3.9 KiB
Data lineage analysis command line tool
Dlineage analysis command line tool is used to analyze the data lineage in column level of a SQL query and output the data lineage in the XML/JSON format.
By default, the tool will output the data lineage in the XML format and includes the most detailed information except the following elements which will be ignored:
- the constant value (can be turned on using
/showConstantoption) - transform: the transform code (can be turned on using
/transformoption) - join: the join relation (can be turned on using
/joption)
Table level data lineage
This data lineage tool generate the data lineage at column level by default.
If you want to generate the data lineage at table level, you can use /tableLineage option.
Control the output of specific relation types
In the data lineage analysis, there are several types of relations, such as:
- fdd: the direct data flow
- fdr: the indirect data flow
- join: the join relation
- call: the call relation
- er: the entity-relationship relation
You may want to control which relation types are included in the output. The /includeRelationTypes option allows you to specify which relation types should be included. The syntax is:
/includeRelationTypes fdd,fdr,join,call,er
Please note that relation type not specified in the /includeRelationTypes option will not be output.
Parameters
/showResultSetTypes
There are many types of the intermediate result sets will be generated during the analysis of the data lineage in SQL query.
When we ignore all the intermediate result sets (using /s option), the data lineage generated only includes the base tables and views.
However, sometimes, we may want to see the data lineage of the intermediate result sets, for example, we want to see the data lineage of the result set generated by the aggregate function, or the result set generated by the insert/update clause in merge statement.
In this case, we can use /showResultSetTypes option to specify the types of the result sets to be output.
The result set types can be specified in the following format:
/showResultSetTypes array, struct, result_of, cte, insert_select, update_select, merge_update, merge_insert, output, update_set, pivot_table, unpivot_table, alias, rs, function, case_when
This option is valid only when /s option is used.
/withTemporaryTable
Temporary table such as #temp_table in SQL Server will not be output in the simple output by default.

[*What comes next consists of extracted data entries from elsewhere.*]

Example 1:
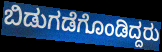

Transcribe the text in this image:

ಬಿಡುಗಡೆಗೊಂಡಿದ್ದರು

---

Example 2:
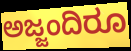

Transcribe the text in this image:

ಅಜ್ಜಂದಿರೂ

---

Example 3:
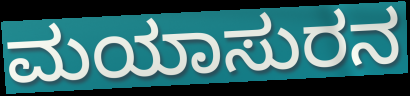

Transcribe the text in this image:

If you want to output the temporary table, you can use /withTemporaryTable option.
/s /withTemporaryTable
/j
Option to output the join relation.
-- Oracle sample query
SELECT e.employee_id, e.first_name, e.last_name, d.department_name
FROM employees e
LEFT JOIN departments d ON e.department_id = d.department_id
ORDER BY e.employee_id;
call relation
Option to output the call relation.
-- SQL Server sample query
CREATE PROCEDURE [dbo].[usp_insert]
( @a varchar(50), @b varchar(15), @c varchar(6), @d varchar(50) )
AS
BEGIN
if ((select count(*) from tbl_Log1) <50000)

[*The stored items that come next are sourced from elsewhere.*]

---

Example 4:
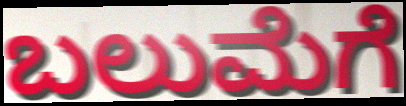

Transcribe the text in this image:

ಬಲುಮೆಗೆ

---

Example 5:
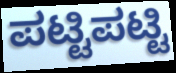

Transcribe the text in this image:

ಪಟ್ಟಿಪಟ್ಟಿ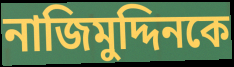
নাজিমুদ্দিনকেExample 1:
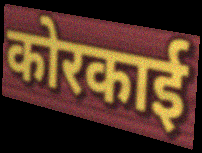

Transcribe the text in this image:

कोरकाई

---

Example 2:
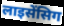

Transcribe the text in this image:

लाइसेंसिग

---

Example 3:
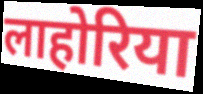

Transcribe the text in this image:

लाहोरिया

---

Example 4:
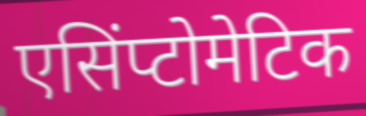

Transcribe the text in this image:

एसिंप्टोमेटिक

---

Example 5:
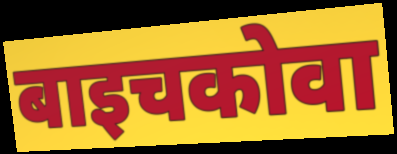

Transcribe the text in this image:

बाइचकोवाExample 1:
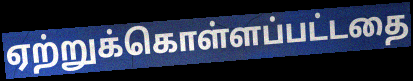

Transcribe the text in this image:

ஏற்றுக்கொள்ளப்பட்டதை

exec [dbo].[usp_insert_into_Log1] @a,@b,@c,@d
else
exec [dbo].[usp_insert_into_Log2] @a,@b,@c,@d
END
generated lineage with call relation:
<relationship id="3" type="call">
<caller id="1" name="[dbo].[usp_insert]" type="procedure"/>
<callee id="29" name="[dbo].[usp_insert_into_Log1]" type="procedure"/>
</relationship>
<relationship id="4" type="call">
<caller id="1" name="[dbo].[usp_insert]" type="procedure"/>
<callee id="30" name="[dbo].[usp_insert_into_Log2]" type="procedure"/>
</relationship>